> **Excerpt**
__________

⑦ What Are Tests Where Setup Cost Far Exceeds Execution Time?
“The test itself takes 3 seconds but the prerequisites take 3 hours to set up.” — In these cases, the ROI of automation completely flips negative.
Specific examples of high-setup-cost tests
- Special hardware required: Specific GPU models, NFC-capable devices, industrial equipment connections
- Complex initial data required: Scenarios only reproducible with a user who has “3 years of purchase history”
- Requires another human to act: Flows involving a second approver, customer support response, or manual step
- Timing-dependent tests: Verifiable only “after overnight batch runs” or “after month-end accounting”
- Expensive licensed tooling required: Integrations that only work in a costly enterprise software environment
Why Forced Automation Breeds Flaky Tests
When you automate tests that shouldn’t be automated, the most common result is flaky tests — tests that pass sometimes and fail other times for no clear reason.
Situations that produce flaky tests
- Automating before specs stabilize: Every spec change breaks the test, and repeated patching turns it into a “test that sometimes fails”
- Automating with live external dependencies: External API latency, network variance, or third-party outages cause random failures
- Forcing automation on complex setups: Inconsistent prerequisite reproduction means results differ across environments
Decision Checklist: Should You Automate This Test?
When in doubt, use this checklist. 3 or more YES answers → consider automating. 2 or fewer → prioritize manual.
| Checklist Item | Yes | No |
|---|---|---|
| Will this test run 2+ times per month? | ✅ | ❌ |
| Can the pass/fail criteria be defined clearly in numbers or text? | ✅ | ❌ |
| Has the spec been stable for 3+ months? (one guideline among many) | ✅ | ❌ |
| Is it free from dependencies on third-party services, real payments, or physical devices? | ✅ | ❌ |
| Can the test environment be reproduced reliably and consistently? | ✅ | ❌ |
| Can pass/fail be determined without human intuition, aesthetics, or judgment? | ✅ | ❌ |
| Does the team have capacity to maintain the automated test code over time? | ✅ | ❌ |
FAQ
Q. Why do flaky tests damage CI/CD pipelines so badly?
When flaky tests pile up, it becomes impossible to tell whether a failure is a real bug or just noise. The result is a culture of “ignore red builds and merge anyway,” which erodes trust in the entire test suite. The most common root causes are automating in an unstable-spec phase and automating tests with strong external dependencies. The first step in fixing flakiness is asking: “Should this test even be automated?”
Q. Can exploratory testing ever be automated?
Approaches like monkey testing, fuzz testing, and AI-assisted testing can automate “exploratory-adjacent” behaviors. However, these tools explore through random inputs or learned patterns — they cannot replicate a skilled QA engineer forming hypotheses and following intuition based on domain expertise. Structured exploratory formats like session-based testing and chartered exploration remain irreplaceable, though tooling can assist with preparation and record-keeping around those sessions.
Q. Is Visual Regression Testing worth automating?
For detecting visual changes, absolutely. Tools like Percy and Applitools are well-established for this purpose. However, “whether the detected change is acceptable” still requires a human reviewer in most cases. VisReg as a “change notification tool” with human judgment for the final call is the standard hybrid approach in production teams.

__________

> **Given information**
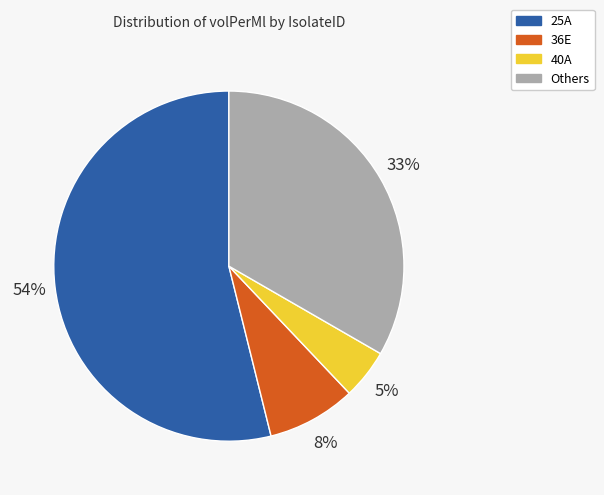

True or false: 36E accounts for 8% of the total.

True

__________

> **What you have to do**
Answer these questions about the test automation excerpt:
(a) How many YES answers on the decision checklist mean a test should be considered for automation?
(b) Which two tools are named as well-established for detecting visual changes?
(c) What example of a scenario needing complex initial data is given?

> **Result**
(a) Three or more.
(b) Percy and Applitools.
(c) A scenario that can only be reproduced with a user who has "3 years of purchase history."